**Bloco de texto**
────────────────

A China, hoje a segunda potência econômica mundial, que rivaliza com os EUA em alta tecnologia, é a principal parceira comercial do Brasil e o maior investidor asiático na economia brasileira. Era um país em desenvolvimento na década de 1980, como mostro no livro, e teve no Brasil seu grande aliado para ser aceita como país-membro da Organização Mundial do Comércio. Em 2024, comemoram-se os 50 anos da relação Brasil-China. Convido os leitores a conhecerem os esforços desenvolvidos por diplomatas e empresários, nas décadas passadas, para atingirmos mais de US$ 100 bilhões de exportações ao mercado chinês, em 2023.
Interessados em jornalismo, em comunicações e no debate sobre inteligência artificial, assunto com o qual nos deparamos todos os dias no noticiário, poderão achar um absurdo, ou uma insensatez, o que se discutia na década de 1970: uma nova ordem mundial da informação e da comunicação, patrocinada pela Unesco. É que, no contexto da Guerra Fria, conflito ideológico entre o capitalismo, defendido pelos EUA, e o socialismo, pela União Soviética, debatiam-se conceitos e modelos de imprensa – a capitalista ou liberal, a socialista e a terceiro-mundista. Os países em desenvolvimento, que queriam ter voz própria na comunicação, enxergavam as agências internacionais de notícias, sediadas no mudo capitalista — EUA e Europa —, como propagadoras de informações tendenciosas sobre o Terceiro Mundo: eram acusadas de noticiar apenas golpes de Estado e catástrofes.
Pode-se questionar as agências internacionais de notícias sobre o que elas não escreveram, ou sobre o que elas não cobriram, ou o viés utilizado, mas o que elas publicam observa certos métodos, critérios, parâmetros técnicos e éticos, analisa o jornalista, professor e autor de livros sobre ética e comunicação Eugênio Bucci, um dos meus entrevistados no livro.

────────────────

**Material fornecido**

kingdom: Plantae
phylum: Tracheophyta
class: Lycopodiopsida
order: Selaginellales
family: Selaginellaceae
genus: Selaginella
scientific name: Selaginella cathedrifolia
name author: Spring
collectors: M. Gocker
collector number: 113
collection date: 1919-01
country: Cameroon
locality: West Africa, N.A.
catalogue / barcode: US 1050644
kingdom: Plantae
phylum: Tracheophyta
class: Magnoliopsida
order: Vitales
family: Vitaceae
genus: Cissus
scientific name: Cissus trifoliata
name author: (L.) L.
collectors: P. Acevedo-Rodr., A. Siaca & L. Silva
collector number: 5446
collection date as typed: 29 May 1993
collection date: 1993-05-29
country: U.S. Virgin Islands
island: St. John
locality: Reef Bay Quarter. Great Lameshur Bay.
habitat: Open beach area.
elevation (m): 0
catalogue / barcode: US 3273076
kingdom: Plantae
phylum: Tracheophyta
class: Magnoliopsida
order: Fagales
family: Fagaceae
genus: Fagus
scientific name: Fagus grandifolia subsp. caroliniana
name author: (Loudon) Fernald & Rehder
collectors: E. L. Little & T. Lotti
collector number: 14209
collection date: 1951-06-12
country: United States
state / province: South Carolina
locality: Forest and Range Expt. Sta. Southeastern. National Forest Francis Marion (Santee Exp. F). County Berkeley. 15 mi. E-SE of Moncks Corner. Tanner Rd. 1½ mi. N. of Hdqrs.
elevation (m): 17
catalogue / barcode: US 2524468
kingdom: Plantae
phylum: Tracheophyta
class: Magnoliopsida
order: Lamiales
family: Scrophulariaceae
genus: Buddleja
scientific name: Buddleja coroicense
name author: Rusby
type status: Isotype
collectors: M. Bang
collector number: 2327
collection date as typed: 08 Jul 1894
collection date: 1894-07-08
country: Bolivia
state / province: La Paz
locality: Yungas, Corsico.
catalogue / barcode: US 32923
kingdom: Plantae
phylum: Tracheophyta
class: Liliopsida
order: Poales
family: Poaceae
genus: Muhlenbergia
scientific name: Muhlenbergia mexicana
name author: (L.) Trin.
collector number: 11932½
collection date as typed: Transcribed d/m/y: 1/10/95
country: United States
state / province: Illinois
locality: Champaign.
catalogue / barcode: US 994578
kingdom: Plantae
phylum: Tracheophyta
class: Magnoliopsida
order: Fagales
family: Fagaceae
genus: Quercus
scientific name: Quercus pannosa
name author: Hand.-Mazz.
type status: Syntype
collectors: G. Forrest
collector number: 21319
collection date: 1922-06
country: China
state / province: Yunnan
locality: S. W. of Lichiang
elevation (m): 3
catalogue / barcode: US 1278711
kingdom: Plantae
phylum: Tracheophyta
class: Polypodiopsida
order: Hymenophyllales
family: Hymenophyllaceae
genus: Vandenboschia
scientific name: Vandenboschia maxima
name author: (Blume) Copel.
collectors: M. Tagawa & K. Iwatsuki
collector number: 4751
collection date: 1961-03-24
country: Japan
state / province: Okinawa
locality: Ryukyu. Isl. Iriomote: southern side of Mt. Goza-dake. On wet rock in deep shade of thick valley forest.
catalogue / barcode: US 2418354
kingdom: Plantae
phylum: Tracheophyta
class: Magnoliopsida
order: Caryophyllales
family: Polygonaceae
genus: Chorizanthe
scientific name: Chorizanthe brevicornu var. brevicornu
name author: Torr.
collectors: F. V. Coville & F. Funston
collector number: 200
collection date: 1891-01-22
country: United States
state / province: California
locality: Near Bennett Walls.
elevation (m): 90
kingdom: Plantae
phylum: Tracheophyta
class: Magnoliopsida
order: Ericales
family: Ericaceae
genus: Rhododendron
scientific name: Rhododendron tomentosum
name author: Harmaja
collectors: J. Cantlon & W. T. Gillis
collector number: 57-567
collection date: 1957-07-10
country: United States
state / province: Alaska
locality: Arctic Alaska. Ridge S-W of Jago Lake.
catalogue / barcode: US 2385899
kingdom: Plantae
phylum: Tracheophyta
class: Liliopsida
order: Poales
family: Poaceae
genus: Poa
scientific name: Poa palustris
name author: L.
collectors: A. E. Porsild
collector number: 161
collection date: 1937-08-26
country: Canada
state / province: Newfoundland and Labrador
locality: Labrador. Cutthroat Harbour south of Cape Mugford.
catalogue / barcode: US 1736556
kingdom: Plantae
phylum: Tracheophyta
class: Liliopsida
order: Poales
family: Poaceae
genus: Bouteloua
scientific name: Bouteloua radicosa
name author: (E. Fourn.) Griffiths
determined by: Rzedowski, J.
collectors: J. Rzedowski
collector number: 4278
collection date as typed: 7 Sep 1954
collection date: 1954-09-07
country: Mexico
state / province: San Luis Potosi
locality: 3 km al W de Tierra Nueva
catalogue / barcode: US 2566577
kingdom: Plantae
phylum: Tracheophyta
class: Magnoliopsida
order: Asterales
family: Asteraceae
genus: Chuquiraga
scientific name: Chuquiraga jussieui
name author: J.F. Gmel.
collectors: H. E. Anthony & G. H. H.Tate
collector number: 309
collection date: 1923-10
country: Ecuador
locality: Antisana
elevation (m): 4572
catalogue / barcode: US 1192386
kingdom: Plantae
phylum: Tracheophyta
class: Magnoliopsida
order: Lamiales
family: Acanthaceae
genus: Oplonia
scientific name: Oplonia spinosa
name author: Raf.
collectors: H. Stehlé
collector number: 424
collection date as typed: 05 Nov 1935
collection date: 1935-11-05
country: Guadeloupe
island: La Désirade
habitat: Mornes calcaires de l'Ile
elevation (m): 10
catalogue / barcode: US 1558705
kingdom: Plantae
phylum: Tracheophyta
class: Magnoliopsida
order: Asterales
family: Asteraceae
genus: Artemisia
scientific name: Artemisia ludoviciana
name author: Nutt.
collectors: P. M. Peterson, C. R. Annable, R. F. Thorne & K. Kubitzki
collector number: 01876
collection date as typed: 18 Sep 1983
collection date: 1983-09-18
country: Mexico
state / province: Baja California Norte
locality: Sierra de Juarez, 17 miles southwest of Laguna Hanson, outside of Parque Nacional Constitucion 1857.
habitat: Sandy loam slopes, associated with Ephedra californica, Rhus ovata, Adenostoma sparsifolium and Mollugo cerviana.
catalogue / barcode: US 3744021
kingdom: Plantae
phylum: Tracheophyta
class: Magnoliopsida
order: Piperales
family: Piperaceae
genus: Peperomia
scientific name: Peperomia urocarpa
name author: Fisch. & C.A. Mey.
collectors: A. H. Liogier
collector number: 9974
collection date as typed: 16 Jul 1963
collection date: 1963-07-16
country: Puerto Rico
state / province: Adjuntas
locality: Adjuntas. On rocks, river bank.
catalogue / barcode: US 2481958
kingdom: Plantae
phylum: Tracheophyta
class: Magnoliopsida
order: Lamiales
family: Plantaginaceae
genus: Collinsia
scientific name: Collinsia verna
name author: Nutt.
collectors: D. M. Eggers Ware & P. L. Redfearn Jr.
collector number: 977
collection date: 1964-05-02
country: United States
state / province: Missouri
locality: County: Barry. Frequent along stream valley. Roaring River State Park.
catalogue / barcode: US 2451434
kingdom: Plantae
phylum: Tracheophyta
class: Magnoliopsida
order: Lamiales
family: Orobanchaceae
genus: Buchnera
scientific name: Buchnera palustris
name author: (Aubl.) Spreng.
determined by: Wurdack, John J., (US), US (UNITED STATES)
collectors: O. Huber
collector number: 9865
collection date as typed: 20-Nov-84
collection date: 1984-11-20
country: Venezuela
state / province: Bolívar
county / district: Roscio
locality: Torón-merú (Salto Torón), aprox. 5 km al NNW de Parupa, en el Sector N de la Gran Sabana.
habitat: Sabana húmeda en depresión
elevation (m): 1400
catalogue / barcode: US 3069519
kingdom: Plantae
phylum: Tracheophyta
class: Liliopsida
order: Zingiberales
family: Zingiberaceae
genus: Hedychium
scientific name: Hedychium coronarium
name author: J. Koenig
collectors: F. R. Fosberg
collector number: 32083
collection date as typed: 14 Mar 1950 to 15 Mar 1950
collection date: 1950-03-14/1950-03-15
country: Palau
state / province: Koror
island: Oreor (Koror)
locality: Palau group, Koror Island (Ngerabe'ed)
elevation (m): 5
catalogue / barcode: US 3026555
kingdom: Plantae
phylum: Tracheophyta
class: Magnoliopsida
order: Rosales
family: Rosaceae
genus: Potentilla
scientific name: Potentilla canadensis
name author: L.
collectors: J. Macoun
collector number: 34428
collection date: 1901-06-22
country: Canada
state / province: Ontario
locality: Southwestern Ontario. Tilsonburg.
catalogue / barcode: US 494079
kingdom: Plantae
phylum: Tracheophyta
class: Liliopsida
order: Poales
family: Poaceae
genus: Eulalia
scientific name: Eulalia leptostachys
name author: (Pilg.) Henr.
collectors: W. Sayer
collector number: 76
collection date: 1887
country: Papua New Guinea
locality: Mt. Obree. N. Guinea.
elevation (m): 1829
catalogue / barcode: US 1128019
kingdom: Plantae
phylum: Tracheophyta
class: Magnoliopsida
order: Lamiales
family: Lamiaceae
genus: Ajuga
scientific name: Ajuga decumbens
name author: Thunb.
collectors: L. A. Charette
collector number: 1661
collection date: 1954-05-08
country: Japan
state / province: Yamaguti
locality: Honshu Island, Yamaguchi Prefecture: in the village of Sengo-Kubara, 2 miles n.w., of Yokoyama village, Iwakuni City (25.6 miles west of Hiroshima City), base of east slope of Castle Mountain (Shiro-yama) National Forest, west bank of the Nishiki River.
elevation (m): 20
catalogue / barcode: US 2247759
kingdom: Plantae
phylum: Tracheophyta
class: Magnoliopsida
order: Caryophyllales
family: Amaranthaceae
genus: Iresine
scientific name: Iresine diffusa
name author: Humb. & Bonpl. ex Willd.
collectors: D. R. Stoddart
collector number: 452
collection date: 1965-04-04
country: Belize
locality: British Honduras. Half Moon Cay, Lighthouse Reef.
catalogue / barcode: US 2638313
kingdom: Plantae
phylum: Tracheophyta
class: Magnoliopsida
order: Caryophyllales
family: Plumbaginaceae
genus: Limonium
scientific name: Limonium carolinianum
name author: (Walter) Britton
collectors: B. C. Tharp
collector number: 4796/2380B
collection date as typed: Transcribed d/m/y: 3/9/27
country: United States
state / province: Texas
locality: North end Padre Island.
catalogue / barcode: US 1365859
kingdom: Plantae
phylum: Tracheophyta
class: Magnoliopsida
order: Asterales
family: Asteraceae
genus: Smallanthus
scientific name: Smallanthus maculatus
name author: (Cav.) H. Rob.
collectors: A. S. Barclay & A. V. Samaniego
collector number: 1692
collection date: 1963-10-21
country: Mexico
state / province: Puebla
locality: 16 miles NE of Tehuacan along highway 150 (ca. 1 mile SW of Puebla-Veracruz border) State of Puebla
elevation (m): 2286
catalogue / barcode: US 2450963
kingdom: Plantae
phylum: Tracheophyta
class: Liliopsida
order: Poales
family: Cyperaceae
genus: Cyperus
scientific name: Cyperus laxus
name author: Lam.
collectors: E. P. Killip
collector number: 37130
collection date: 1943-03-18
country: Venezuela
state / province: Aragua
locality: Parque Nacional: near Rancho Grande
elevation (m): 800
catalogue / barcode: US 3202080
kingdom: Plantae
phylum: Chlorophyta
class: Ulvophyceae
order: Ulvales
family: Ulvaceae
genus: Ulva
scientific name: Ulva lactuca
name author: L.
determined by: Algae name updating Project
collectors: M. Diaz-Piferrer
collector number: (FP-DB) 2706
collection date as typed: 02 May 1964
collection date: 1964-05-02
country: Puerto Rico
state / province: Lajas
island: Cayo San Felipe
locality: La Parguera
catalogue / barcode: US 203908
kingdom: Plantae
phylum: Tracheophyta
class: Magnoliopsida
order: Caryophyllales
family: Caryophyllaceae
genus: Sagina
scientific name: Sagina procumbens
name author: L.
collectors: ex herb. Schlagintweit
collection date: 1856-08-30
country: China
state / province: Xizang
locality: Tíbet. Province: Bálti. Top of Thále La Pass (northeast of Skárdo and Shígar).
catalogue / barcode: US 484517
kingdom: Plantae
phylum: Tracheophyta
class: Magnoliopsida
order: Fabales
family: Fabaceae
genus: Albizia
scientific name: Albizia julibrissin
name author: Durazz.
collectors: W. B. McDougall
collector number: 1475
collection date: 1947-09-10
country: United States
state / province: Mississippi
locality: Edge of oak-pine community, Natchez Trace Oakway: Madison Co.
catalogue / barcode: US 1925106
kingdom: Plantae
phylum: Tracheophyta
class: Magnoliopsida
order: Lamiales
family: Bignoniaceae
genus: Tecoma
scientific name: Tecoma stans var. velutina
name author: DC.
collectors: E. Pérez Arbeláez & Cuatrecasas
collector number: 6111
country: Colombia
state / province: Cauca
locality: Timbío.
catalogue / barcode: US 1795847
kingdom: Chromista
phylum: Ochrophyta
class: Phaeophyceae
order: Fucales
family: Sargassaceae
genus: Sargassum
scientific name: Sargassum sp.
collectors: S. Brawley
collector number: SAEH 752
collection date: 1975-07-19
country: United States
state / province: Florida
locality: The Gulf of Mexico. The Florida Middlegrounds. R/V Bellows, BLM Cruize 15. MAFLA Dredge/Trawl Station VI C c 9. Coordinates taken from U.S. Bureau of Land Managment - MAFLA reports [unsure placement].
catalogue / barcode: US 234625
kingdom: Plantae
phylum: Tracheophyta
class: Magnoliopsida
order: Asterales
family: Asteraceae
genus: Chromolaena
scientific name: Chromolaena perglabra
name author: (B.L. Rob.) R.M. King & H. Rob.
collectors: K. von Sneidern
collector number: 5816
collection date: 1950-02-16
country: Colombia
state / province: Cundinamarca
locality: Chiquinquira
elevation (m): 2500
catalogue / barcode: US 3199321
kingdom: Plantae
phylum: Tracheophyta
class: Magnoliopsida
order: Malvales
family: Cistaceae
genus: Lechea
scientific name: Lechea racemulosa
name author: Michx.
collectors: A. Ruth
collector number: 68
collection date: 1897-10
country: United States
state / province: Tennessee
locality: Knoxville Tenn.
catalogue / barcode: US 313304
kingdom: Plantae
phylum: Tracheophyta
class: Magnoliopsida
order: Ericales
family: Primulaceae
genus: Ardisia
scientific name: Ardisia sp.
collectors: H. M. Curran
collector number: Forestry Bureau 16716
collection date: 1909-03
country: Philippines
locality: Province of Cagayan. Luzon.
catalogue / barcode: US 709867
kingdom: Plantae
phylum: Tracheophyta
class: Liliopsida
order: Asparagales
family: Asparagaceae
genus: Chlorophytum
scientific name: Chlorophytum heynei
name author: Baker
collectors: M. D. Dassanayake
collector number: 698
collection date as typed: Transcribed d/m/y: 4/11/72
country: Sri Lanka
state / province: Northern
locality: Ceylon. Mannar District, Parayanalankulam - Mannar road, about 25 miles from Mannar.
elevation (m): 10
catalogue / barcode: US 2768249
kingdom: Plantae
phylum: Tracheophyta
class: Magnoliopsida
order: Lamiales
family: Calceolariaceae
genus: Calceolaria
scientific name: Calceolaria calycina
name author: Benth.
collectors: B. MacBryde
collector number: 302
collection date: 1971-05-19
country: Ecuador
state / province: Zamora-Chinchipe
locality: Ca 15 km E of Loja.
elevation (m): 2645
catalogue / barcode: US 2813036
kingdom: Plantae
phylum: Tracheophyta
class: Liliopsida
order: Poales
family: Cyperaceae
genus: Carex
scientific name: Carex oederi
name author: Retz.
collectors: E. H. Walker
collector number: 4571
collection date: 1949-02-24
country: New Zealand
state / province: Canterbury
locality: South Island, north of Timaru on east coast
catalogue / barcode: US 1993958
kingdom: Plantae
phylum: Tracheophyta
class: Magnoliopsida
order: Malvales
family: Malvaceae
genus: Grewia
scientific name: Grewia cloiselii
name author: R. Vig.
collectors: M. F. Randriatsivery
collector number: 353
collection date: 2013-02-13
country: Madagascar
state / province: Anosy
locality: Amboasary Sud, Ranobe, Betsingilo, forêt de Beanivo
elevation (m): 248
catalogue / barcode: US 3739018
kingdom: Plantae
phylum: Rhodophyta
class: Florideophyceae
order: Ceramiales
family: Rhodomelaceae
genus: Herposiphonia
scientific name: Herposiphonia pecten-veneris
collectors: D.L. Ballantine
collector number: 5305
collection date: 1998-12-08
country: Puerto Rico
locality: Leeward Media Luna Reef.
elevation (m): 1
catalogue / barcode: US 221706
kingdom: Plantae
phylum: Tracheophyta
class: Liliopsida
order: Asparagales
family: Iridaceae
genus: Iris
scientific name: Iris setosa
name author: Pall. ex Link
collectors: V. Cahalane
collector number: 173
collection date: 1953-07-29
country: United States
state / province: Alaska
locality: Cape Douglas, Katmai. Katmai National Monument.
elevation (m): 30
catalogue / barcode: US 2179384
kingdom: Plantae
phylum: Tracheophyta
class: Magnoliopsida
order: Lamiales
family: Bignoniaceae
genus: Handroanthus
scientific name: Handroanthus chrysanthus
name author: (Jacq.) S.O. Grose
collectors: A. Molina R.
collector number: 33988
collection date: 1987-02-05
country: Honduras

────────────────

**Faça o seguinte**
A – Imprima o trecho do texto sobre a China e as agências de notícias que vai de "A China, hoje" a "chinês, em 2023.", incluindo ambos os extremos.
B – Escreva o que vem em seguida no texto sobre a China e as agências de notícias, começando logo após a última frase apresentada.

**Respostas a seguir**
A –
A China, hoje a segunda potência econômica mundial, que rivaliza com os EUA em alta tecnologia, é a principal parceira comercial do Brasil e o maior investidor asiático na economia brasileira. Era um país em desenvolvimento na década de 1980, como mostro no livro, e teve no Brasil seu grande aliado para ser aceita como país-membro da Organização Mundial do Comércio. Em 2024, comemoram-se os 50 anos da relação Brasil-China. Convido os leitores a conhecerem os esforços desenvolvidos por diplomatas e empresários, nas décadas passadas, para atingirmos mais de US$ 100 bilhões de exportações ao mercado chinês, em 2023.

B –
Hoje, o controle da informação está em mãos de quem detém capital e tecnologia, como as cinco grandes da internet – Google, Facebook, X (antigo Twitter), Instagram e WhatsApp, conglomerados monopolísticos. Ou seja, o controle da informação, que estudei na década de 1970, continua atual, mas não mais no contexto da Guerra Fria, e sim na era da internet, das fake news e de seus desdobramentos na sociedade global, que precisa cada vez mais discernir entre a informação-verdade e as notícias fraudulentas. E a esses acontecimentos se somam a Inteligência Artificial e seus reflexos nas redações que produzem notícias, nesta terceira década do século 21.
O livro Política Externa e Jornalismo é destinado a jornalistas, estudantes de jornalismo e de comunicações, aos profissionais e estudantes de relações internacionais e comércio exterior, a economistas, empresários, diplomatas, estudantes do Instituto Rio Branco e historiadores.
Maria Helena Tachinardi trabalhou 23 anos na Gazeta Mercantil (1980-2003). Foi correspondente do jornal em Washington, DC (1996-1998). Estudou jornalismo na Espanha (Universidade de Navarra) e na França (Centre de Formation et Perfectionnement des Journalistes). Cursou Relações Internacionais na Universidade Paris I – Panthéon Sorbonne, no Institut des Hautes Études de l’Amérique Latine (Paris III) e na Universidade de Brasília (UnB). Na Universidade de Maryland (EUA) estudou processos de tomada de decisão na política externa norte-americana.